_Dataset records_
▬▬▬▬▬▬
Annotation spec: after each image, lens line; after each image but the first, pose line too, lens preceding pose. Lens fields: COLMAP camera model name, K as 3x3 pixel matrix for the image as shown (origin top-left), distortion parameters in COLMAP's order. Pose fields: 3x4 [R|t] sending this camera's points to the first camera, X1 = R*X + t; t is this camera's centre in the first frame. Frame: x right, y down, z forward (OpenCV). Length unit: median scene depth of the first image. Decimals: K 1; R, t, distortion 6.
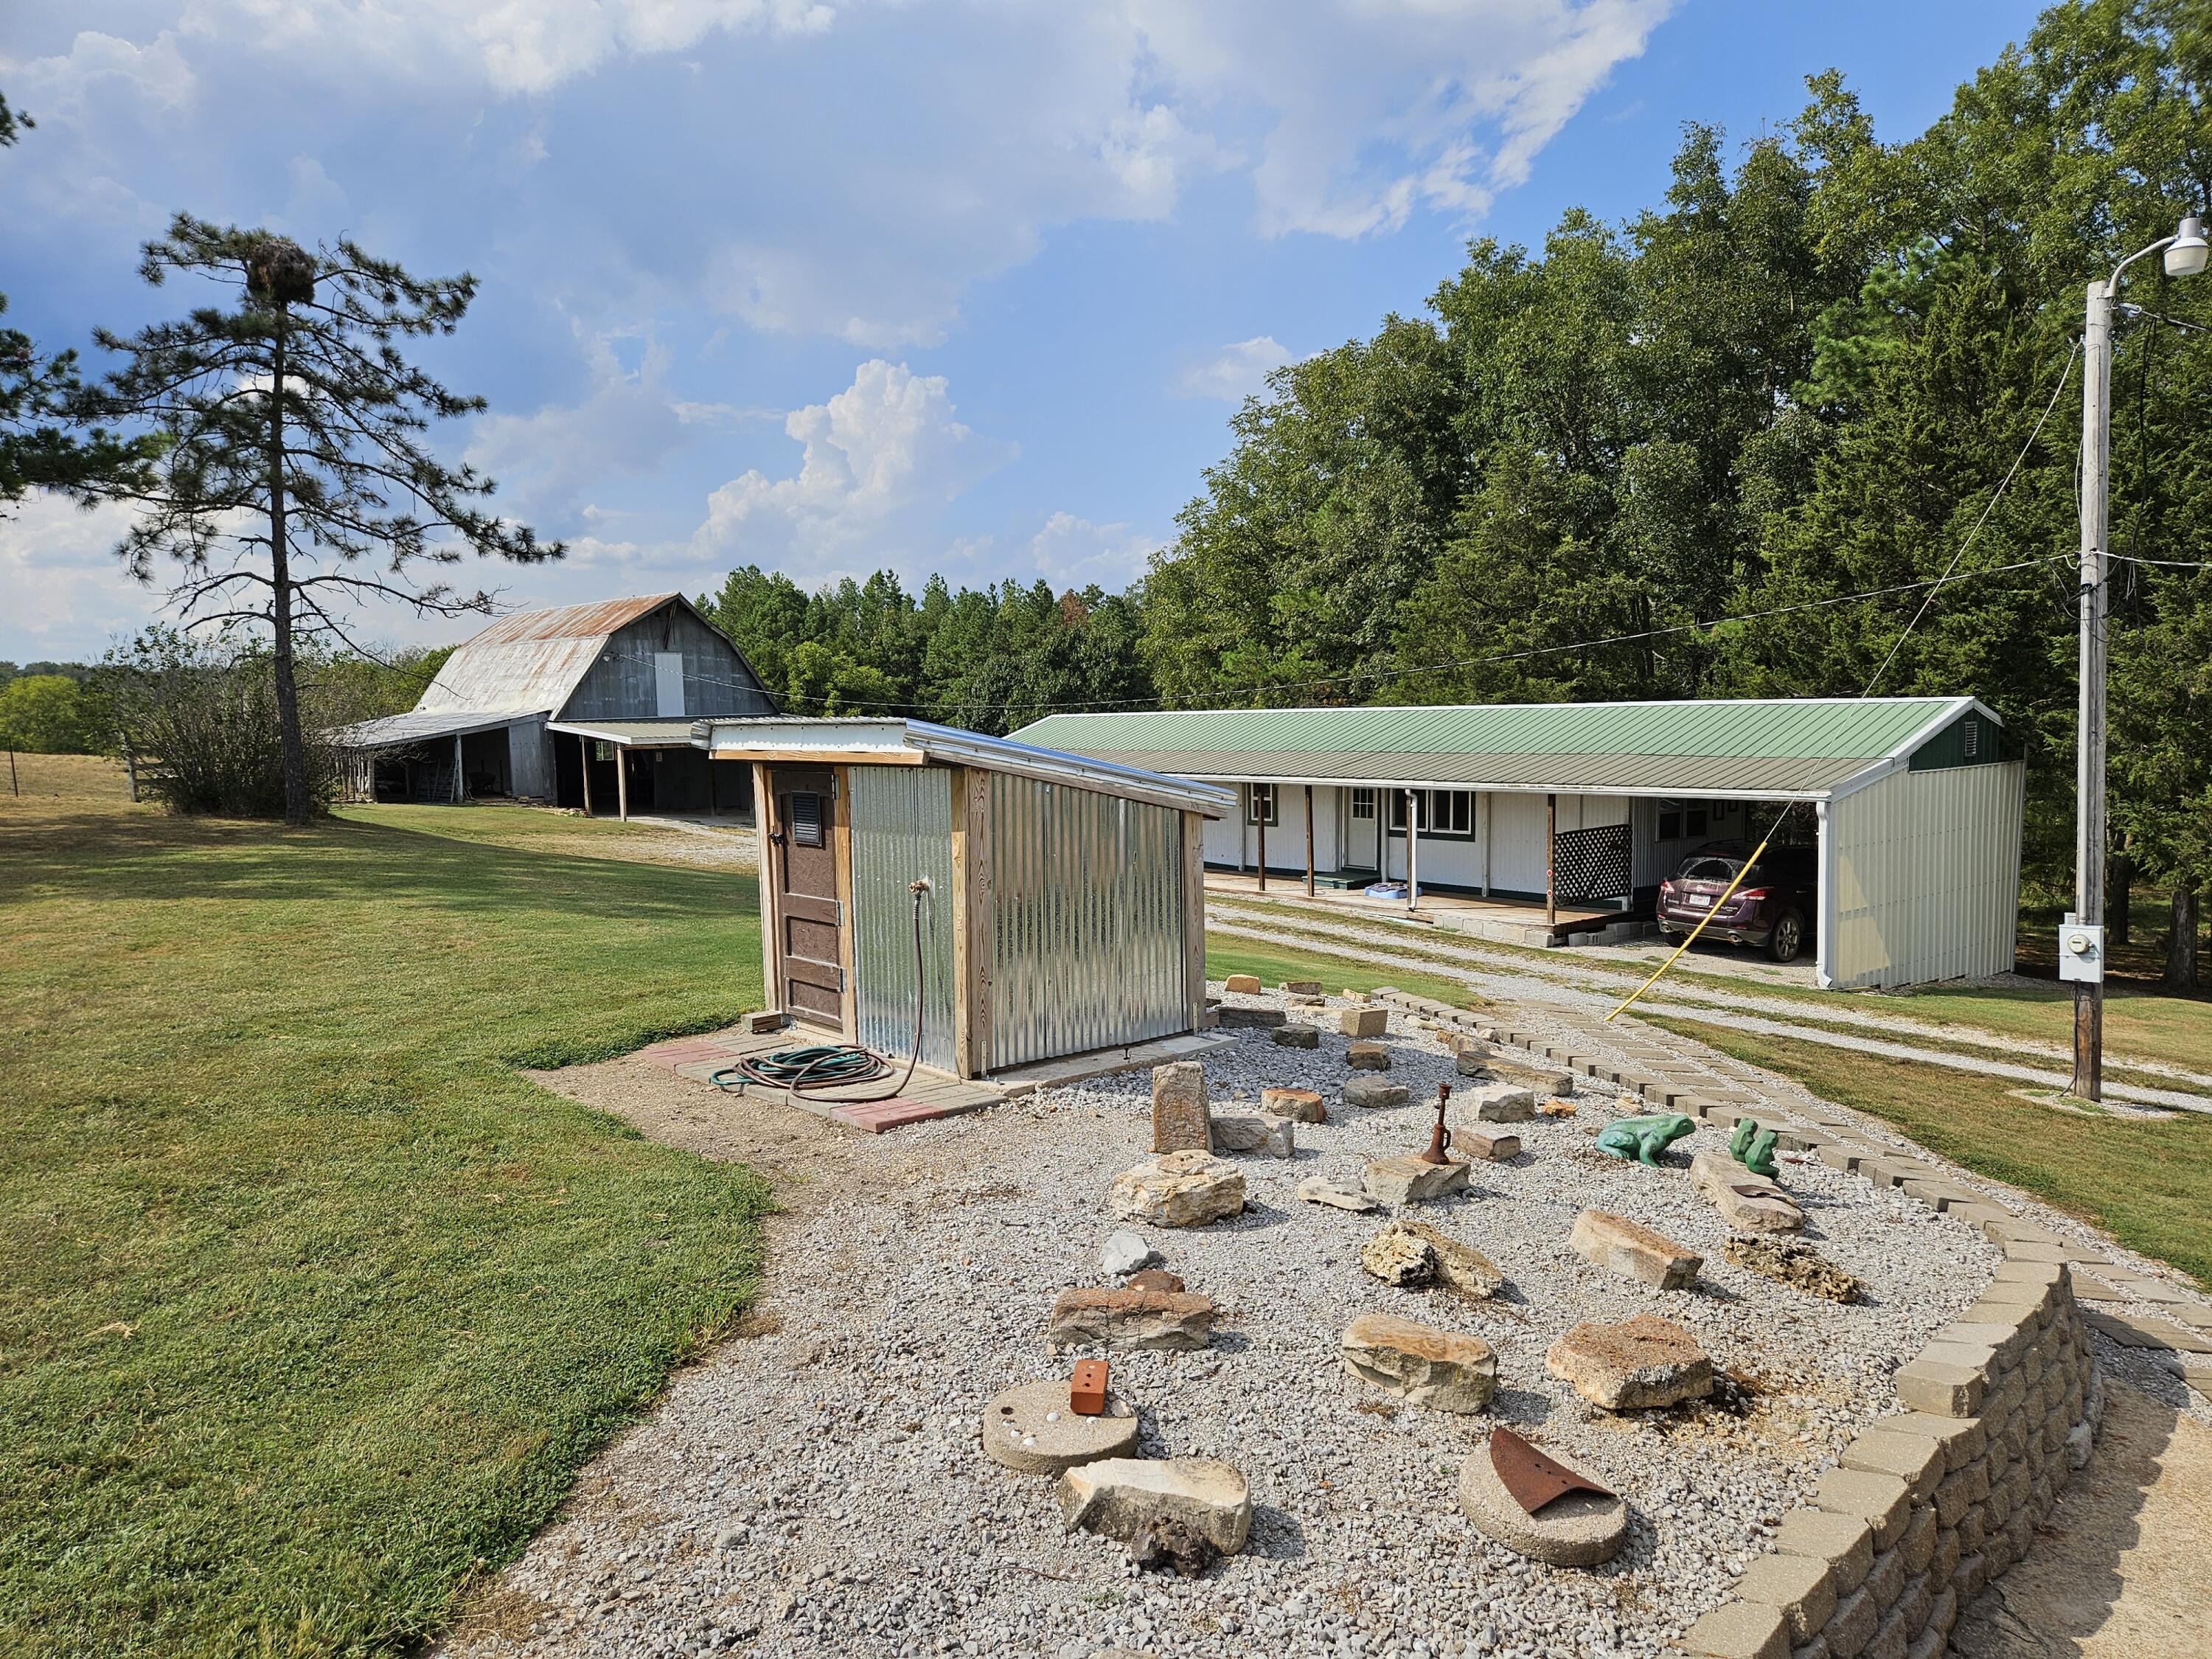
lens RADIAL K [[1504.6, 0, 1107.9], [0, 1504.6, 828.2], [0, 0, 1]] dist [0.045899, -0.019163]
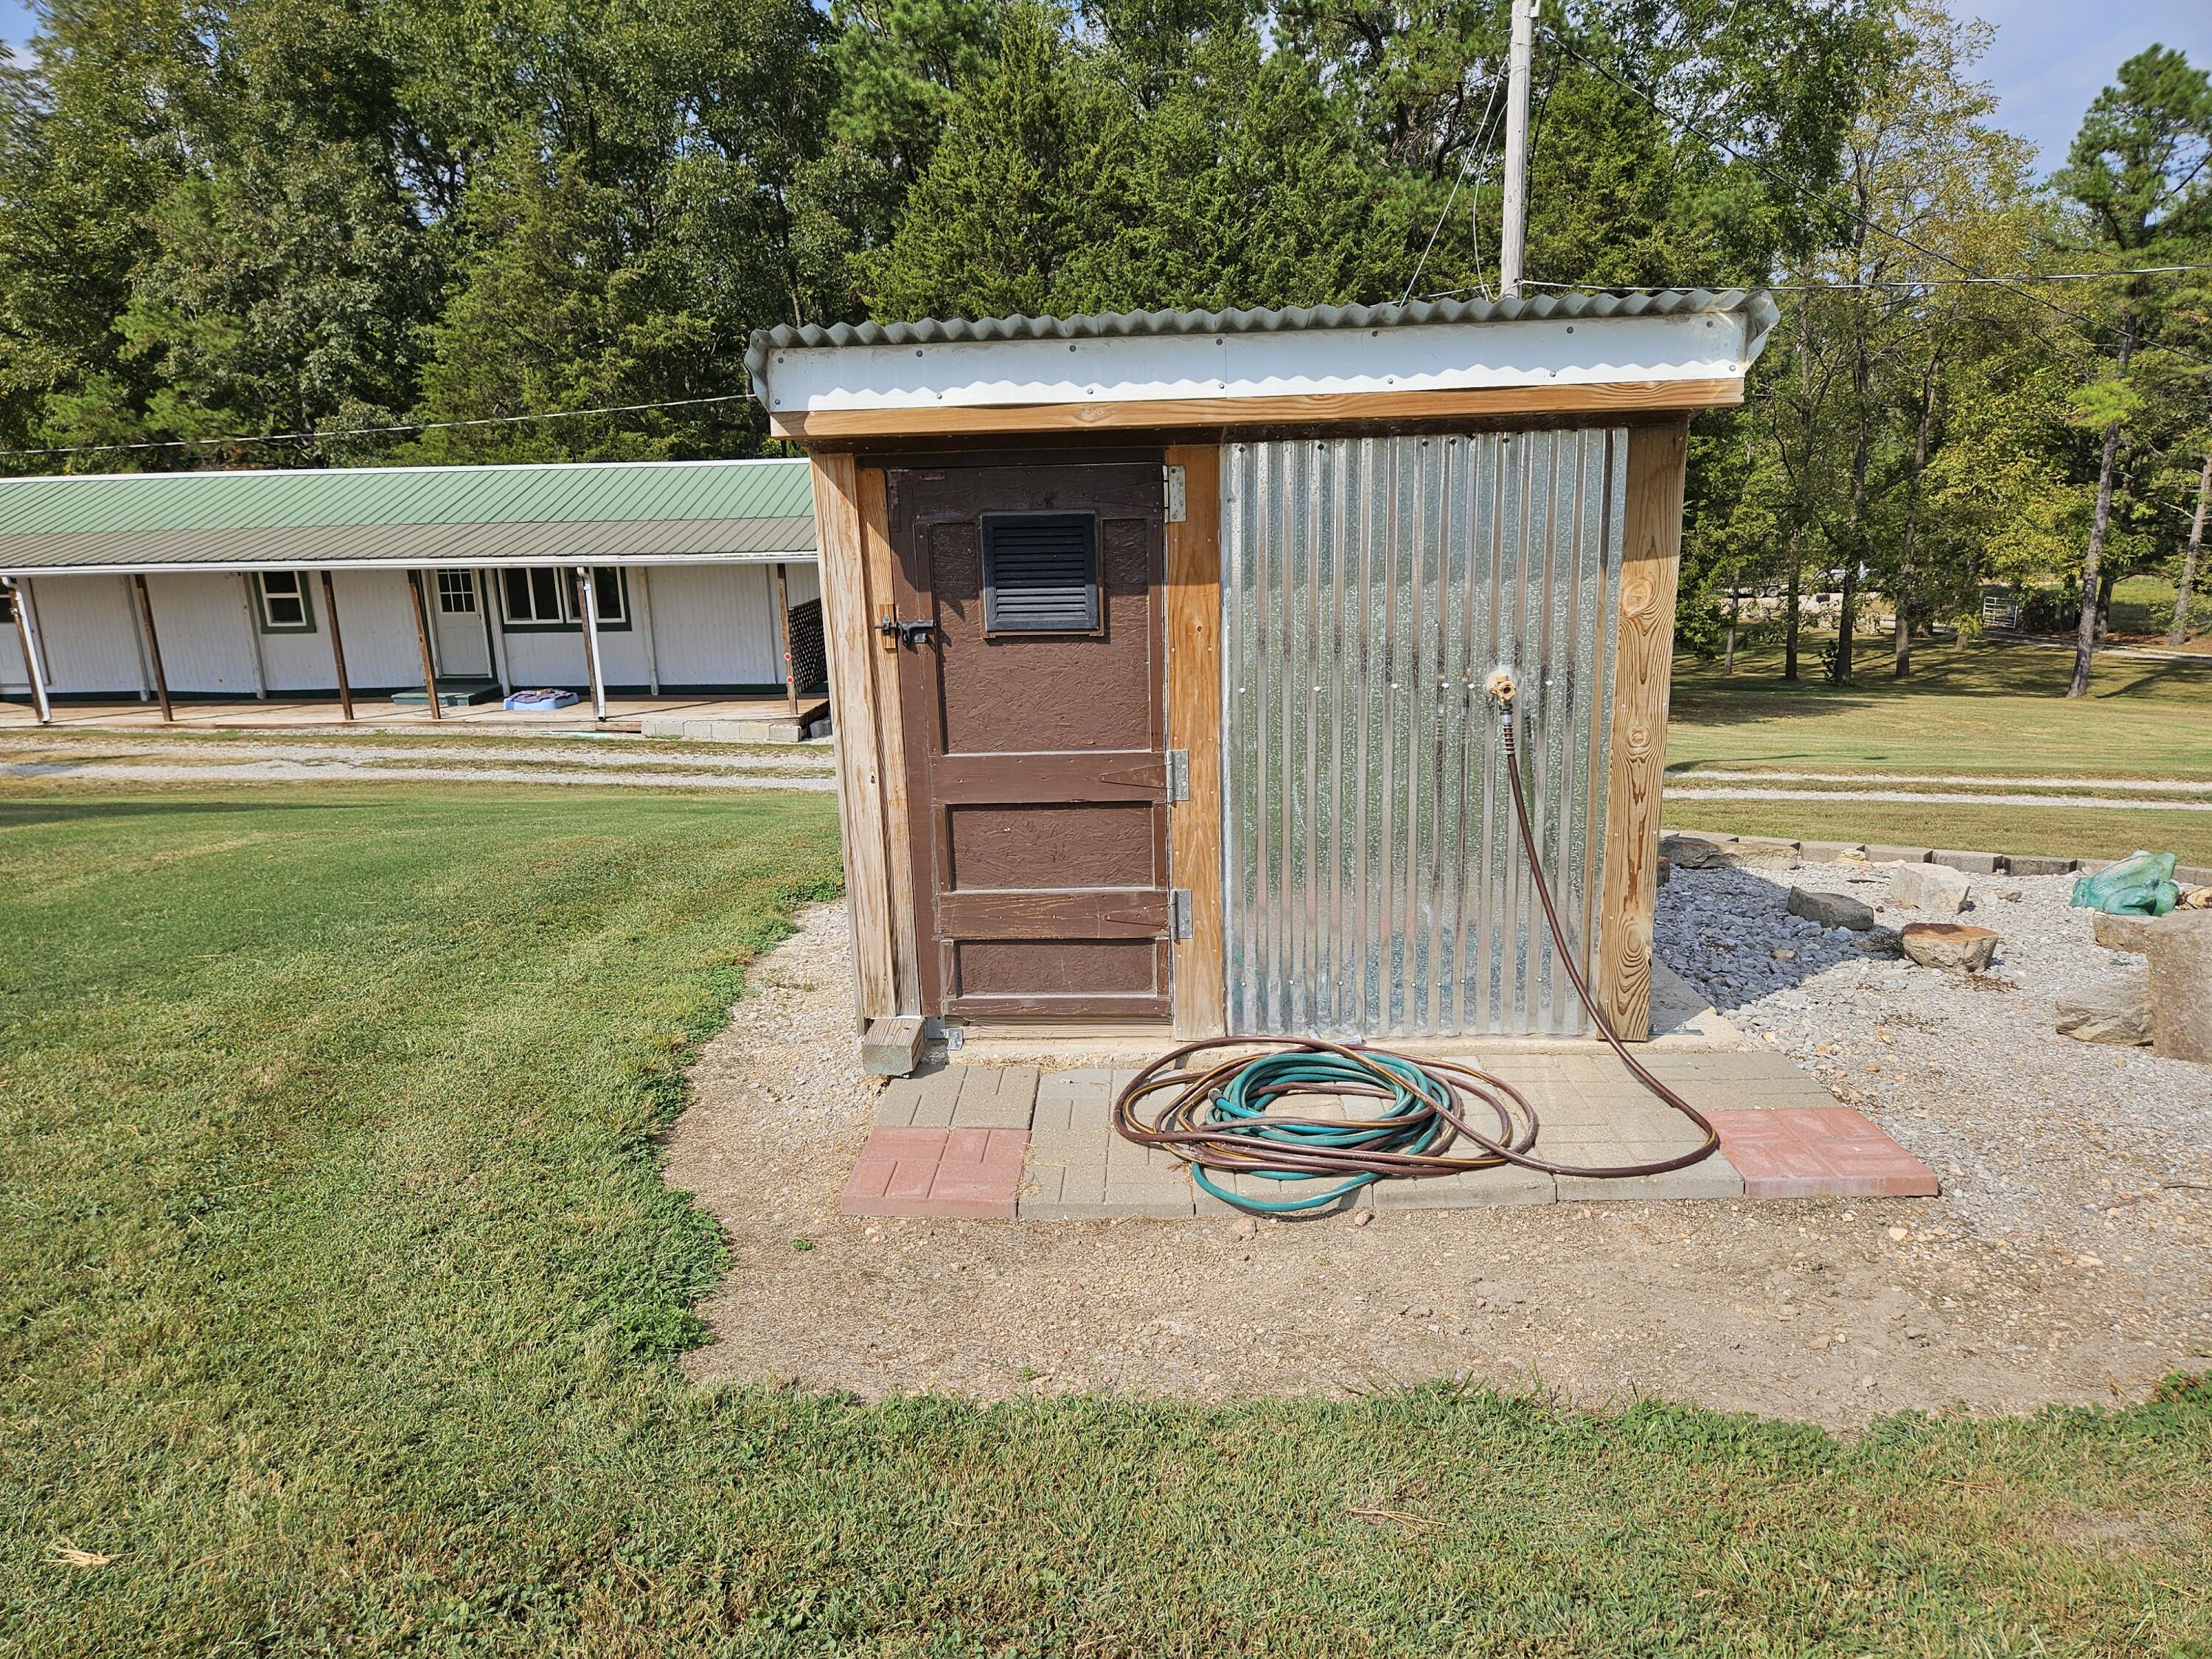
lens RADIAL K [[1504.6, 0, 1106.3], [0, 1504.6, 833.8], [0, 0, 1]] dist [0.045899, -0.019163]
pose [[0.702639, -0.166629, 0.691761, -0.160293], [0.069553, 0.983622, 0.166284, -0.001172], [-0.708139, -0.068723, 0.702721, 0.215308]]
▬▬▬▬▬▬
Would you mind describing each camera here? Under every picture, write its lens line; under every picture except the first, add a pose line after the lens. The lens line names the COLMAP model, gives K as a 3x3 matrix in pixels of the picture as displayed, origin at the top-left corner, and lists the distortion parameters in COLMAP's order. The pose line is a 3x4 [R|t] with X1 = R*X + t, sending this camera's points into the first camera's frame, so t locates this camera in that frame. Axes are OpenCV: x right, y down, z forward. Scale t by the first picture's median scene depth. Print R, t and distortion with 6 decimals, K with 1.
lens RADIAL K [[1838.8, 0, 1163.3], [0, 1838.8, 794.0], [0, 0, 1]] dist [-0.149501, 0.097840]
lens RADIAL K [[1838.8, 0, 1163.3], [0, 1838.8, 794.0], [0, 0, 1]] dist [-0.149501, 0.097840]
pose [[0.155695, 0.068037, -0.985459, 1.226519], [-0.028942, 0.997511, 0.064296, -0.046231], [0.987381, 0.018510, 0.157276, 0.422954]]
▬▬▬▬▬▬
_What is needed_
Reproduce the entries verbatim, from the line containing "Would you mind" through the line containing "0.018510, 0.157276, 0.422954]]", with both of those lines included.

_Written response_
Would you mind describing each camera here? Under every picture, write its lens line; under every picture except the first, add a pose line after the lens. The lens line names the COLMAP model, gives K as a 3x3 matrix in pixels of the picture as displayed, origin at the top-left corner, and lists the distortion parameters in COLMAP's order. The pose line is a 3x4 [R|t] with X1 = R*X + t, sending this camera's points into the first camera's frame, so t locates this camera in that frame. Axes are OpenCV: x right, y down, z forward. Scale t by the first picture's median scene depth. Print R, t and distortion with 6 decimals, K with 1.
lens RADIAL K [[1838.8, 0, 1163.3], [0, 1838.8, 794.0], [0, 0, 1]] dist [-0.149501, 0.097840]
lens RADIAL K [[1838.8, 0, 1163.3], [0, 1838.8, 794.0], [0, 0, 1]] dist [-0.149501, 0.097840]
pose [[0.155695, 0.068037, -0.985459, 1.226519], [-0.028942, 0.997511, 0.064296, -0.046231], [0.987381, 0.018510, 0.157276, 0.422954]]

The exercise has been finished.